**Extrait de page**.
>>

L’ASFC gère environ 1 200 points d’entrée au Canada et 35 à l’étranger. Elle supervise 117 postes frontaliers terrestres, 13 aéroports internationaux ainsi que d’importantes infrastructures maritimes et ferroviaires. De nombreux sites fonctionnent 24 heures sur 24 et 7 jours sur 7 afin de concilier sécurité et commerce.
Mandat et pouvoirs de l’ASFC
L’ASFC a pour mandat de protéger le Canada tout en facilitant les échanges et les déplacements. Elle s’emploie à empêcher l’entrée et la sortie de marchandises illégales (armes, drogues) et de personnes en situation irrégulière (trafiquants) tout en facilitant le passage aux frontières.
Conformément à sa mission, l’ASFC fait appliquer la réglementation entourant les douanes. Elle perçoit les droits et taxes à l’importation et veille au respect des accords commerciaux internationaux.
L’ASFC veille aussi à l’application des lois sur l’immigration. Ses agents effectuent des contrôles aux frontières et peuvent également détenir les immigrants non autorisés et, au besoin, procéder à des déportations.
Difficultés et controverses
Vie privée et fouilles d’appareils aux points d’entrée canadiens
Dans son désir de renforcer la sécurité et de simplifier les déplacements et les échanges commerciaux tout en réduisant les délais, l’ASFC a adopté des technologies qui ne sont cependant pas sans inconvénient. Des agents ont en effet fouillé des téléphones, des tablettes et des ordinateurs portables de voyageurs sans mandat, ce qu’ont déploré les défenseurs de la vie privée. En 2017-2018, le Commissariat à la protection de la vie privée du Canada a reçu des plaintes à ce sujet.
En mars 2022, le gouvernement du Canada a adopté une nouvelle loi pour mieux protéger la vie privée des voyageurs dont on fouille les appareils électroniques à la frontière. En août 2024, la Cour d’appel de l’Ontario a statué que les agents de l’ASFC ne pouvaient pas faire de telles fouilles sans mandat, jugeant ces dernières inconstitutionnelles. Elle a aussi interdit aux agents d’accéder aux données et images stockées à distance dans des nuages.
Absence de contrôle indépendant
Jusqu’au 31 octobre 2024, l’ASFC n’était pas soumise à un contrôle indépendant et avait donc la liberté de faire à peu près ce qu’elle voulait. Il y a notamment eu la situation des personnes détenues dans les centres de surveillance de l’immigration qui se sont plaintes de mauvais traitements, plaintes qui n’ont reçu aucune réponse la plupart du temps. Aucun organisme n’avait pour tâche de se pencher sur les situations de ce genre lorsqu’elles survenaient.
Le gouvernement du Canada a ainsi créé la Commission d’examen et de traitement des plaintes du public (CETPP). La CETPP est censée encadrer les activités de la GRC et l’ASFC. La transparence ainsi accrue n’a pas réussi à éliminer complètement les inquiétudes vis-à-vis de la protection des droits de la personne. Les critiques ont donc réclamé des mécanismes encore plus fermes pour lutter contre les comportements répréhensibles des forces de l’ordre.

<<

**Données à examiner**.
>>

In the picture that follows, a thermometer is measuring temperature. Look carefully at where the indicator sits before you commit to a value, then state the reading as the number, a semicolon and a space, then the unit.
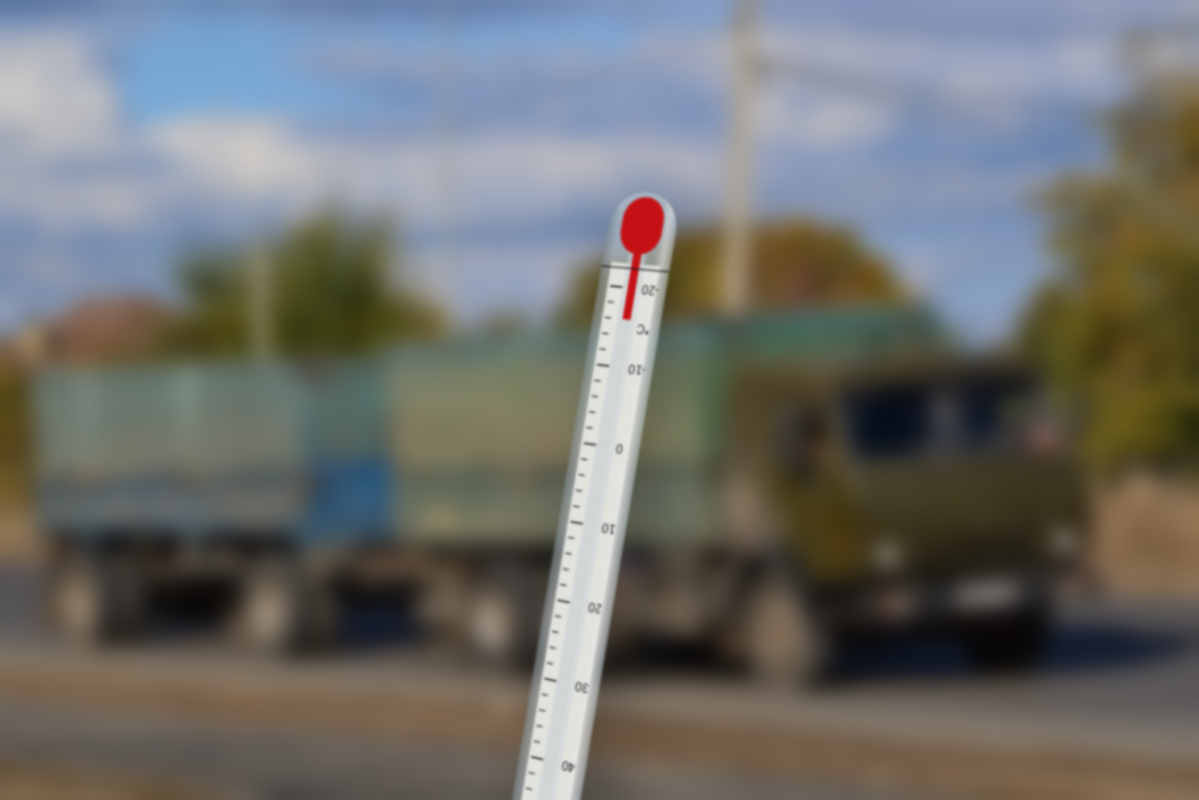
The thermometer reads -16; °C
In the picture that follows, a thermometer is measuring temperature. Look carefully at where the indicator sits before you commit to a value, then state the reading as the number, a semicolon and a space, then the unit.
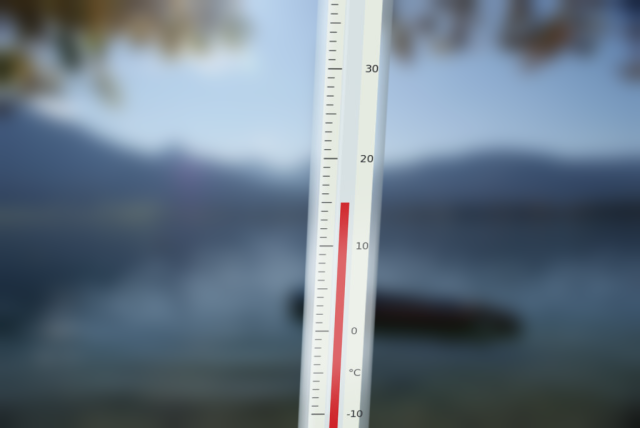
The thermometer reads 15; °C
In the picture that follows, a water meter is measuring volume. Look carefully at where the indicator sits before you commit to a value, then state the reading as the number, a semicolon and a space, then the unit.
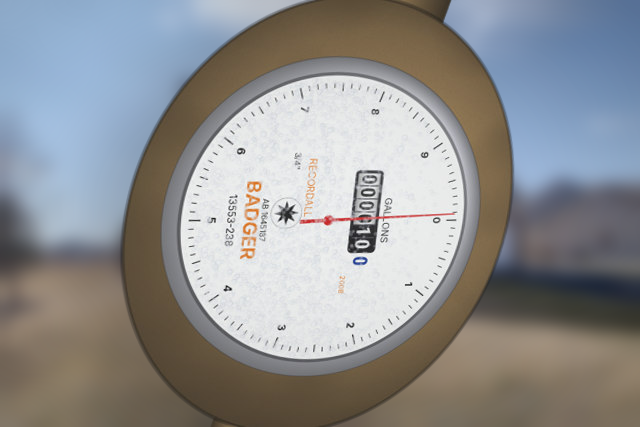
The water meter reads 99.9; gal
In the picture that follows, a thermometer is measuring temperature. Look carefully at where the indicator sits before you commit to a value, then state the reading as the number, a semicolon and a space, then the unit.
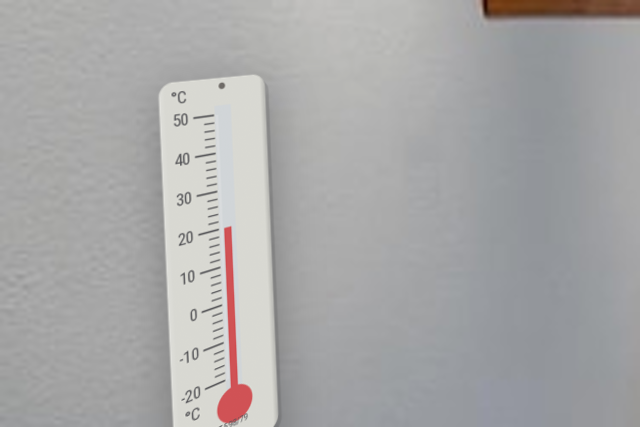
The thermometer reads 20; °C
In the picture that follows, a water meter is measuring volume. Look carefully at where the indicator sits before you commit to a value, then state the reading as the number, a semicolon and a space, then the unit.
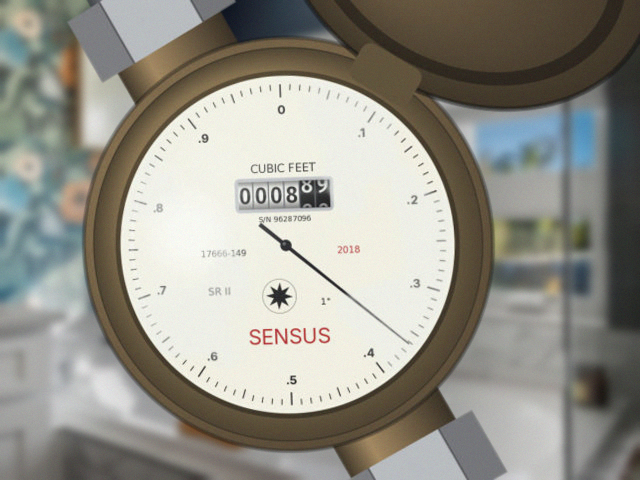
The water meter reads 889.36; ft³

<<
>>

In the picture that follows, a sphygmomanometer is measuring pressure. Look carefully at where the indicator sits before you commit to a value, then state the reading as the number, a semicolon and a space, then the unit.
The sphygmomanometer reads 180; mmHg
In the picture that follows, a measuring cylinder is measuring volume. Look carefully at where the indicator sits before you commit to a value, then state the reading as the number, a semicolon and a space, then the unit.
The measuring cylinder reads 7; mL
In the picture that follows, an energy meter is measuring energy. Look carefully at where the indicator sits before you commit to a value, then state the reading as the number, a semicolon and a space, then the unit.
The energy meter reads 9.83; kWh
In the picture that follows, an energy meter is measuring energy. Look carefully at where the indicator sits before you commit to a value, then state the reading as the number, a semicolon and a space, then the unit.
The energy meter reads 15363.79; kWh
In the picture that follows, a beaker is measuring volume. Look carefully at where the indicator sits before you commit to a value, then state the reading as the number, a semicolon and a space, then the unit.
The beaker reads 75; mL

<<
>>

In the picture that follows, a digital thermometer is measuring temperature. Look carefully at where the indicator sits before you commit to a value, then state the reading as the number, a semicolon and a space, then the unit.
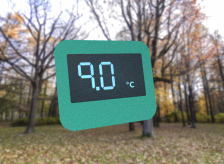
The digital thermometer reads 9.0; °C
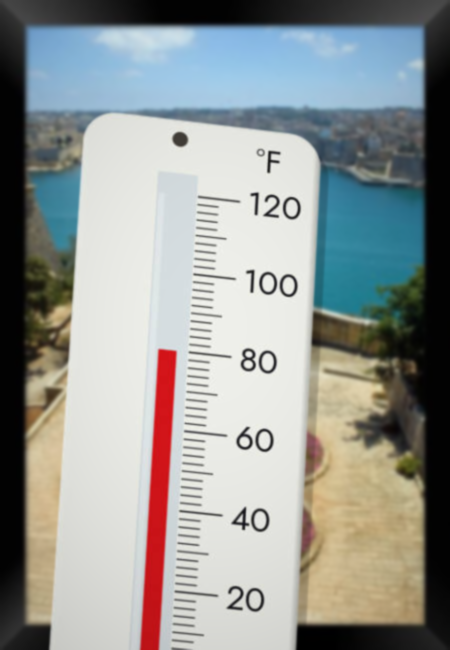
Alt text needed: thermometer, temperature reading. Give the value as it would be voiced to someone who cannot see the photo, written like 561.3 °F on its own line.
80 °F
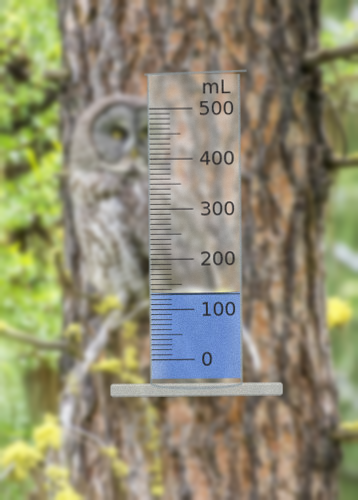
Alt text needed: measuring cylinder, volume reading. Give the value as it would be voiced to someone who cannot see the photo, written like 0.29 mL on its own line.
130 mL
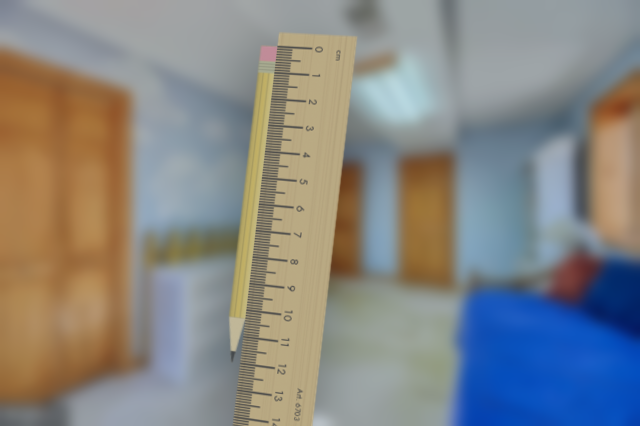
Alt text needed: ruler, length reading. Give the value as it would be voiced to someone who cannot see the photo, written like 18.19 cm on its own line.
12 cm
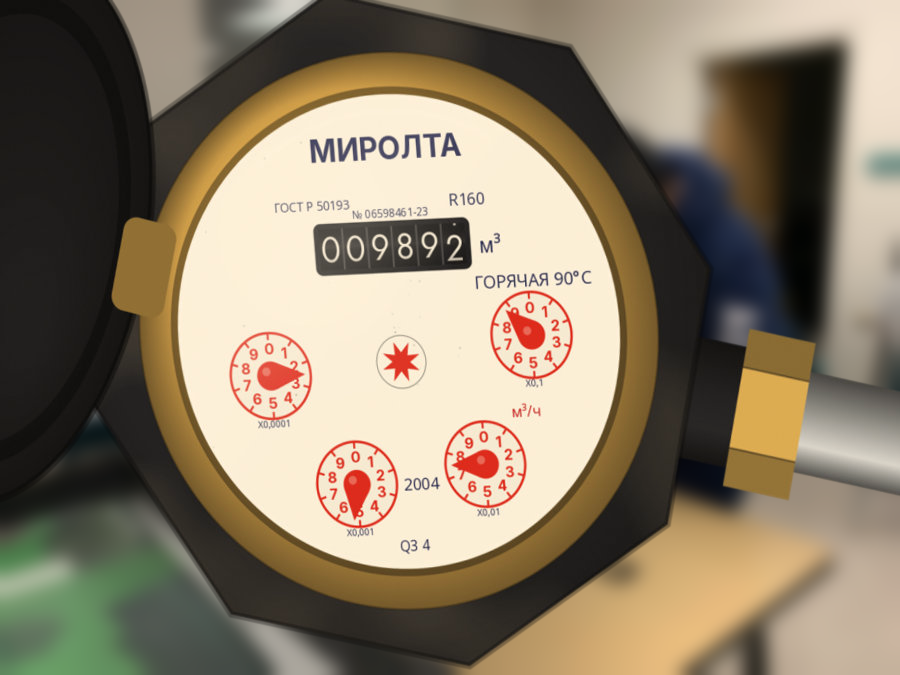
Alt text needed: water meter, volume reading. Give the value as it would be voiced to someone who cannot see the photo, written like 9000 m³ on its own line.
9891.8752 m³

<<

**Parties de l'exercice**.
(1) D'après le texte sur l'ASFC, combien de postes frontaliers terrestres l'agence supervise-t-elle ?
(2) Rédigez la suite du texte sur l'ASFC en partant de sa dernière phrase.

**Réponses fournies**.
(1) L'ASFC supervise 117 postes frontaliers terrestres.

(2)
Profilage racial et pratiques discriminatoires
La discrimination au sein de l’ASFC demeure aussi un problème de premier ordre. En 2022, environ un quart des employés de première ligne ont déclaré avoir été témoins de comportements discriminatoires, souvent liés à la race, à l’ethnie ou à l’origine nationale (voir aussi Racisme).
L’ASFC a ainsi mis en œuvre sa politique de tolérance zéro pour toute forme de racisme et de discrimination en amont à titre préventif ainsi qu’en aval. Elle a intégré le cadre d’analyse comparative entre les sexes Plus (ACS+) du gouvernement, qui prend en compte les dimensions intersectionnelles (comme le genre, la race et l’origine ethnique) des effets des politiques sur différents groupes. L’ACS+ vise à mieux lutter contre les discriminations et à promouvoir l’équité au sein de l’organisme (voir aussi Équité des genres).
Réformes et pressions croissantes
L’ASFC fait face à des pressions de plus en plus fortes pour assurer la sécurité aux frontières et faire appliquer les lois sur l’immigration. L’organisme doit en effet concilier sécurité nationale et obligations humanitaires. Par ailleurs, les conflits, l’instabilité économique et les changements climatiques entraînent l’intensification des migrations.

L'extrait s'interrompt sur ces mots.